Иван Иванович подхватил винтовку убитого и крадучись двинулся в обход площади. Кривые сельские улочки были пустынны. Лесник пробирался как можно осторожнее, оглядываясь все время по сторонам, стараясь держаться тени, кустов и заборов. Мимо пробежала напуганная курица, следом за которой, весело виляя хвостом, гонялся пес. Заметив Ивана Ивановича, он прижал уши и, быстро сделав фланговый маневр, продолжил преследование.
Ветер, обычно пропитанный запахом реки, теперь нес раздражающую глаза и глотку гарь тола. Между повторяющимися один за другим разрывами и резким лаем пулеметных очередей, задымленный поток воздуха шелестел качающимися листочками, резко выделяющимися на ярко-синем небе, окантованном с края четко прочерченной полоской холодных перистых облаков – первых вестников похолодания. Наконец, Иван добрался до домов, с которых должен был проглядываться задний двор сельсовета, куда с колокольни попасть не могли.
Где-то здесь мог находиться Сербин. Лесник сам видел, как он упал от выстрела. Наверное, его только слегка зацепило, и он укрылся за администрацией. Если Сербин устроился внутри здания, то достать его будет не просто. В любом случае нужно было найти хорошую позицию.

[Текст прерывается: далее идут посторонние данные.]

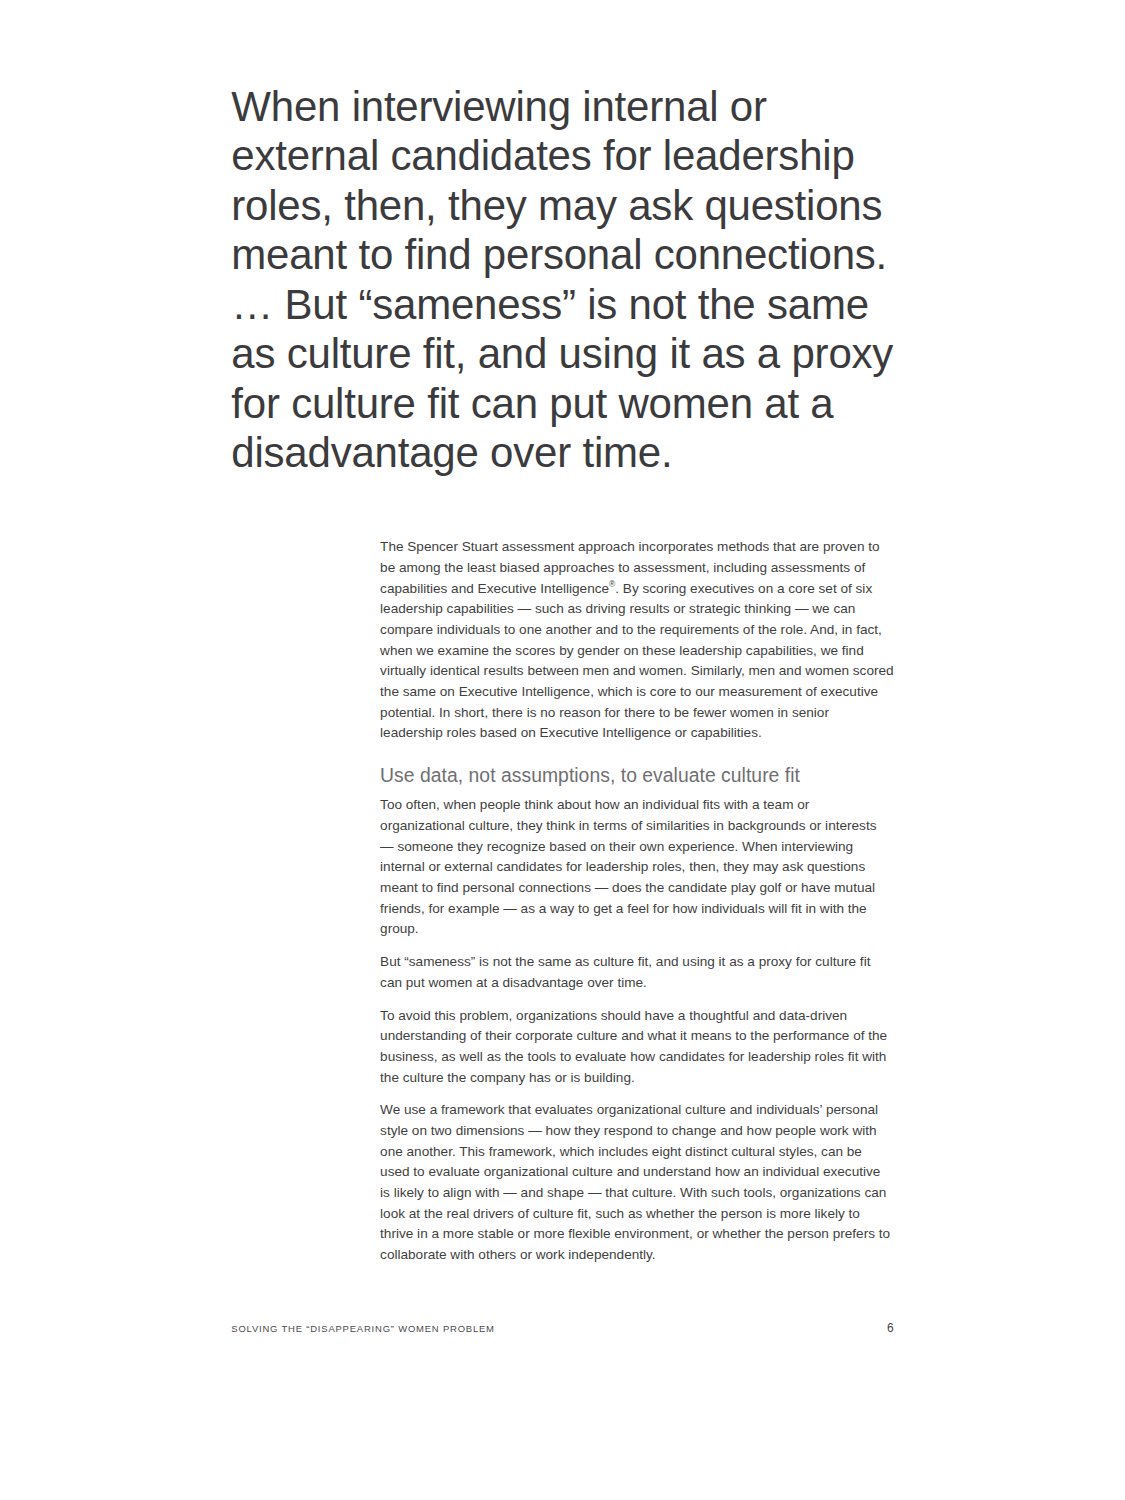When interviewing internal or external candidates for leadership roles, then, they may ask questions meant to find personal connections. … But “sameness” is not the same as culture fit, and using it as a proxy for culture fit can put women at a disadvantage over time.
The Spencer Stuart assessment approach incorporates methods that are proven to be among the least biased approaches to assessment, including assessments of capabilities and Executive Intelligence®. By scoring executives on a core set of six leadership capabilities — such as driving results or strategic thinking — we can compare individuals to one another and to the requirements of the role. And, in fact, when we examine the scores by gender on these leadership capabilities, we find virtually identical results between men and women. Similarly, men and women scored the same on Executive Intelligence, which is core to our measurement of executive potential. In short, there is no reason for there to be fewer women in senior leadership roles based on Executive Intelligence or capabilities.
Use data, not assumptions, to evaluate culture fit
Too often, when people think about how an individual fits with a team or organizational culture, they think in terms of similarities in backgrounds or interests — someone they recognize based on their own experience. When interviewing internal or external candidates for leadership roles, then, they may ask questions meant to find personal connections — does the candidate play golf or have mutual friends, for example — as a way to get a feel for how individuals will fit in with the group.
But “sameness” is not the same as culture fit, and using it as a proxy for culture fit can put women at a disadvantage over time.
To avoid this problem, organizations should have a thoughtful and data-driven understanding of their corporate culture and what it means to the performance of the business, as well as the tools to evaluate how candidates for leadership roles fit with the culture the company has or is building.
We use a framework that evaluates organizational culture and individuals’ personal style on two dimensions — how they respond to change and how people work with one another. This framework, which includes eight distinct cultural styles, can be used to evaluate organizational culture and understand how an individual executive is likely to align with — and shape — that culture. With such tools, organizations can look at the real drivers of culture fit, such as whether the person is more likely to thrive in a more stable or more flexible environment, or whether the person prefers to collaborate with others or work independently.
Solving the “Disappearing” Women Problem 6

После нескольких неудачных попыток, Иван Иванович нашел чердак, откуда импровизированный штаб Сербина был виден как на ладони. Он даже слышал его приказы, обильно перемешанные с ругательствами. В тусклом свете низкого, сильно пахнущего сеном помещения, Иван Иванович скептически осмотрел позаимствованную винтовку. Если она плохо пристреляна, то своим выстрелом, он может только навести шороху да привлечь опасное внимание. Ему это совершенно не нравилось, но более оптимального решения не было. Он поудобнее лег, прицелился Сербину, как ни странно стоявшему на ногах и отдающему распоряжения, в центр живота, сделал спокойный выдох и выстрелил. Винтовочная пуля попала командиру партизан в грудь, и Иван Иванович увидел, как на белую стену брызнула кровь. Зрачки старого солдата, расширились и тут же снова сузились, словно фотографируя на память зеленые, уже пахнущие плодами сады, старые, перекосившиеся плетни, всю испещренную, изрытую маленькими оспинками церковь и над ней ослепительный небосвод, сильнее которого сияла лишь побеленная стена, обрызганная человеческой жизнью.

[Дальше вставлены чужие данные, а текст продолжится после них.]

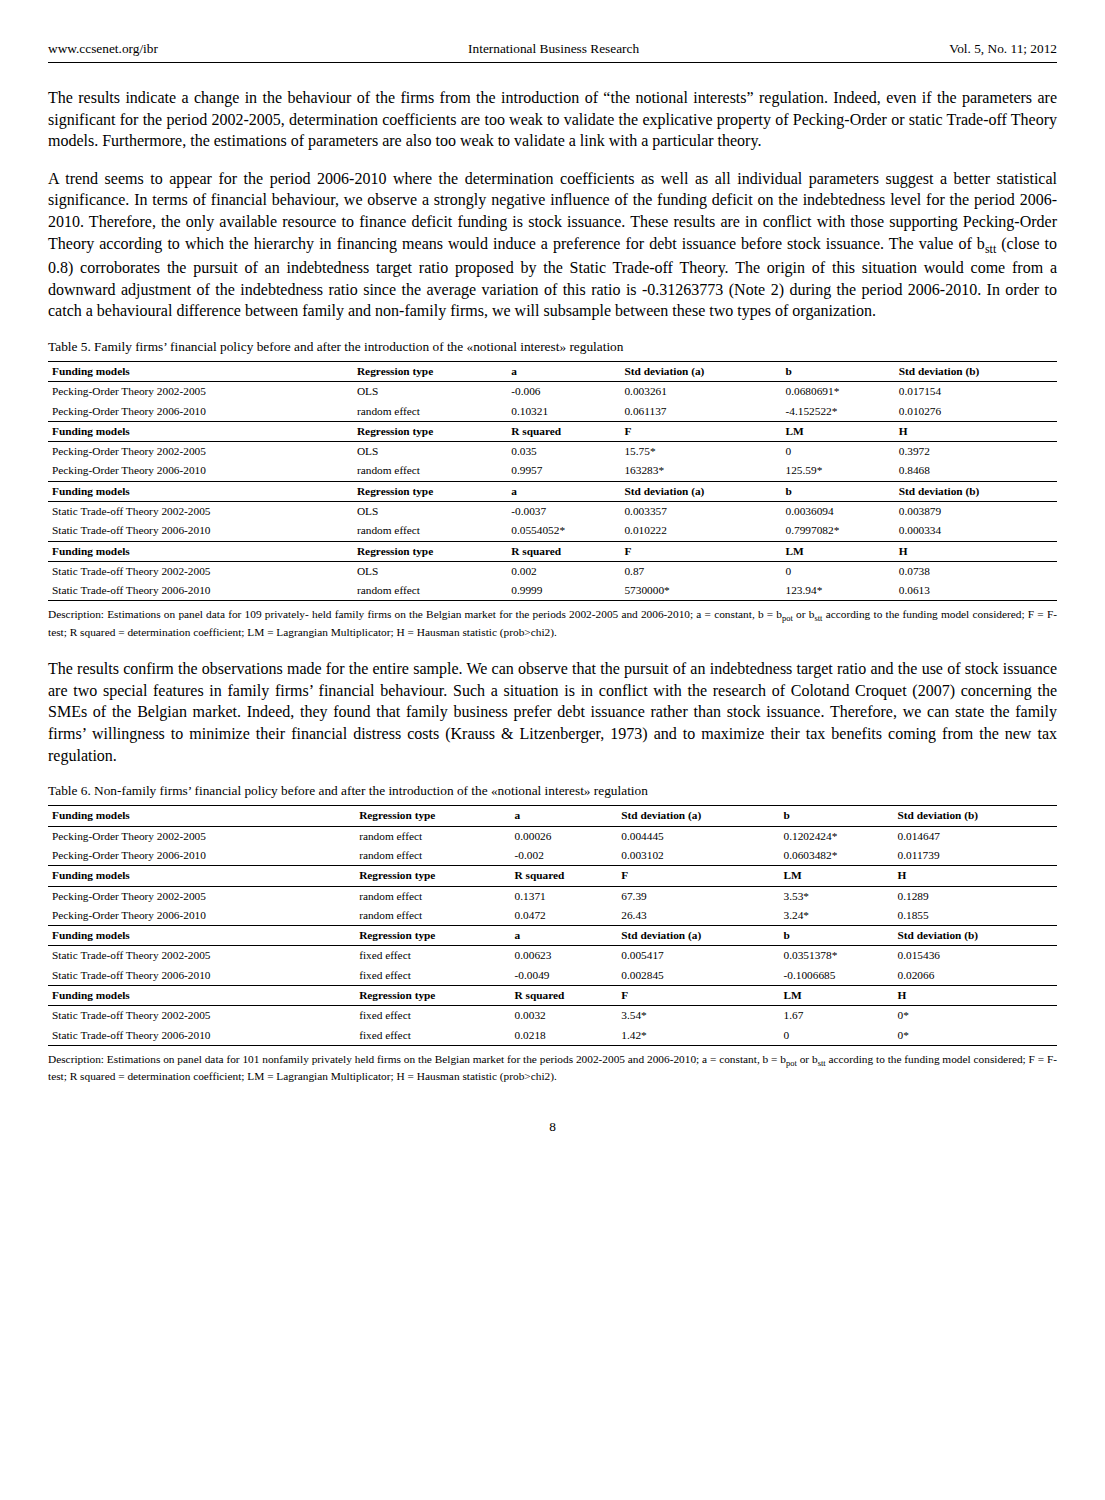www.ccsenet.org/ibr International Business Research Vol. 5, No. 11; 2012
The results indicate a change in the behaviour of the firms from the introduction of “the notional interests” regulation. Indeed, even if the parameters are significant for the period 2002-2005, determination coefficients are too weak to validate the explicative property of Pecking-Order or static Trade-off Theory models. Furthermore, the estimations of parameters are also too weak to validate a link with a particular theory.
A trend seems to appear for the period 2006-2010 where the determination coefficients as well as all individual parameters suggest a better statistical significance. In terms of financial behaviour, we observe a strongly negative influence of the funding deficit on the indebtedness level for the period 2006-2010. Therefore, the only available resource to finance deficit funding is stock issuance. These results are in conflict with those supporting Pecking-Order Theory according to which the hierarchy in financing means would induce a preference for debt issuance before stock issuance. The value of bstt (close to 0.8) corroborates the pursuit of an indebtedness target ratio proposed by the Static Trade-off Theory. The origin of this situation would come from a downward adjustment of the indebtedness ratio since the average variation of this ratio is -0.31263773 (Note 2) during the period 2006-2010. In order to catch a behavioural difference between family and non-family firms, we will subsample between these two types of organization.
Table 5. Family firms’ financial policy before and after the introduction of the «notional interest» regulation
| Funding models | Regression type | a | Std deviation (a) | b | Std deviation (b) |
| --- | --- | --- | --- | --- | --- |
| Pecking-Order Theory 2002-2005 | OLS | -0.006 | 0.003261 | 0.0680691* | 0.017154 |
| Pecking-Order Theory 2006-2010 | random effect | 0.10321 | 0.061137 | -4.152522* | 0.010276 |
| Funding models | Regression type | R squared | F | LM | H |
| Pecking-Order Theory 2002-2005 | OLS | 0.035 | 15.75* | 0 | 0.3972 |
| Pecking-Order Theory 2006-2010 | random effect | 0.9957 | 163283* | 125.59* | 0.8468 |
| Funding models | Regression type | a | Std deviation (a) | b | Std deviation (b) |
| Static Trade-off Theory 2002-2005 | OLS | -0.0037 | 0.003357 | 0.0036094 | 0.003879 |
| Static Trade-off Theory 2006-2010 | random effect | 0.0554052* | 0.010222 | 0.7997082* | 0.000334 |
| Funding models | Regression type | R squared | F | LM | H |
| Static Trade-off Theory 2002-2005 | OLS | 0.002 | 0.87 | 0 | 0.0738 |
| Static Trade-off Theory 2006-2010 | random effect | 0.9999 | 5730000* | 123.94* | 0.0613 |
Description: Estimations on panel data for 109 privately- held family firms on the Belgian market for the periods 2002-2005 and 2006-2010; a = constant, b = bpot or bstt according to the funding model considered; F = F-test; R squared = determination coefficient; LM = Lagrangian Multiplicator; H = Hausman statistic (prob>chi2).
The results confirm the observations made for the entire sample. We can observe that the pursuit of an indebtedness target ratio and the use of stock issuance are two special features in family firms’ financial behaviour. Such a situation is in conflict with the research of Colotand Croquet (2007) concerning the SMEs of the Belgian market. Indeed, they found that family business prefer debt issuance rather than stock issuance. Therefore, we can state the family firms’ willingness to minimize their financial distress costs (Krauss & Litzenberger, 1973) and to maximize their tax benefits coming from the new tax regulation.
Table 6. Non-family firms’ financial policy before and after the introduction of the «notional interest» regulation
| Funding models | Regression type | a | Std deviation (a) | b | Std deviation (b) |
| --- | --- | --- | --- | --- | --- |
| Pecking-Order Theory 2002-2005 | random effect | 0.00026 | 0.004445 | 0.1202424* | 0.014647 |
| Pecking-Order Theory 2006-2010 | random effect | -0.002 | 0.003102 | 0.0603482* | 0.011739 |
| Funding models | Regression type | R squared | F | LM | H |
| Pecking-Order Theory 2002-2005 | random effect | 0.1371 | 67.39 | 3.53* | 0.1289 |
| Pecking-Order Theory 2006-2010 | random effect | 0.0472 | 26.43 | 3.24* | 0.1855 |
| Funding models | Regression type | a | Std deviation (a) | b | Std deviation (b) |
| Static Trade-off Theory 2002-2005 | fixed effect | 0.00623 | 0.005417 | 0.0351378* | 0.015436 |
| Static Trade-off Theory 2006-2010 | fixed effect | -0.0049 | 0.002845 | -0.1006685 | 0.02066 |
| Funding models | Regression type | R squared | F | LM | H |
| Static Trade-off Theory 2002-2005 | fixed effect | 0.0032 | 3.54* | 1.67 | 0* |
| Static Trade-off Theory 2006-2010 | fixed effect | 0.0218 | 1.42* | 0 | 0* |
Description: Estimations on panel data for 101 nonfamily privately held firms on the Belgian market for the periods 2002-2005 and 2006-2010; a = constant, b = bpot or bstt according to the funding model considered; F = F-test; R squared = determination coefficient; LM = Lagrangian Multiplicator; H = Hausman statistic (prob>chi2).
8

Один взгляд - короткий вдох, фиксирующий навсегда запах, - короткое движение, чтобы встать и коже больше не забыть шершавые доски, едва прикрытые слежавшимся сеном. Иван Иванович ненавидел подобные воспоминания, но порой ему казалось, что одна часть его сознания горделиво собирает каждое мгновение очередной победы, чтобы потом другая могла крутить его в кровати, как на вертеле.

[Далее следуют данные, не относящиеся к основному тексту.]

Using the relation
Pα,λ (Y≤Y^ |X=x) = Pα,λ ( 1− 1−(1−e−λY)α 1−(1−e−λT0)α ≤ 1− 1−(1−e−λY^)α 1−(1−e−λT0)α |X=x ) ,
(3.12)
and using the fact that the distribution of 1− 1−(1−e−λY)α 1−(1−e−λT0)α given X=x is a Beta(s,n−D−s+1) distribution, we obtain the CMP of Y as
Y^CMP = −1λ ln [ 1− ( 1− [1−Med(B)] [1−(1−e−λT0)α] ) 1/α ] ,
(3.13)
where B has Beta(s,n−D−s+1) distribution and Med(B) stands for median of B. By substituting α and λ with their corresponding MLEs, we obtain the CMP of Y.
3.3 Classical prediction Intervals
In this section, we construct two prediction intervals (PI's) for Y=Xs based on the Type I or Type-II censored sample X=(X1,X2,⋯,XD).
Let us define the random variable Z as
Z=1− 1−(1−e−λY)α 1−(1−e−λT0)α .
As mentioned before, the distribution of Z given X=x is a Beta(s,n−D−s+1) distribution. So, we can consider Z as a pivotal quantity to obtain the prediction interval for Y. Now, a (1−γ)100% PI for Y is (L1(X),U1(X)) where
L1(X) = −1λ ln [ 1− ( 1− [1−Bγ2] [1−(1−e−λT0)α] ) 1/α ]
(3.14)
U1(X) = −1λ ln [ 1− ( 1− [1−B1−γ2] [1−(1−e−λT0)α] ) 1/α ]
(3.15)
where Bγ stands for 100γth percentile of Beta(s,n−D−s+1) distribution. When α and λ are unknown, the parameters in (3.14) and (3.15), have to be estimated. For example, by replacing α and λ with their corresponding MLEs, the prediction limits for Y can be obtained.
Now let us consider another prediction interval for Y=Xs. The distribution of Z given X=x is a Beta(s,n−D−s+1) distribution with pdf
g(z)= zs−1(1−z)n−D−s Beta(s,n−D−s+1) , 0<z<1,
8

Через мгновение он уже бежал, пригнувшись, к реке, оглядываясь, как зверь, прислушиваясь и принюхиваясь, безотчетно ощущая сквозь заросли, сквозь их шелест, через стаккато бьющегося сердца, все, что происходило вокруг.
Добравшись до низкого, поросшего сухим камышом берега, он разыскал спрятанный там металлический ящичек и, через несколько секунд, над размеренно текущей водой, слегка пахнущей болотом, с шипением разбрасывая искры, взмыла красная ракета.  В ответ с другого берега взлетела зеленая, и Иван Иванович ответил ей синей.
Теперь можно было уходить. Лесник зашел в воду и быстро поплыл на противоположный берег.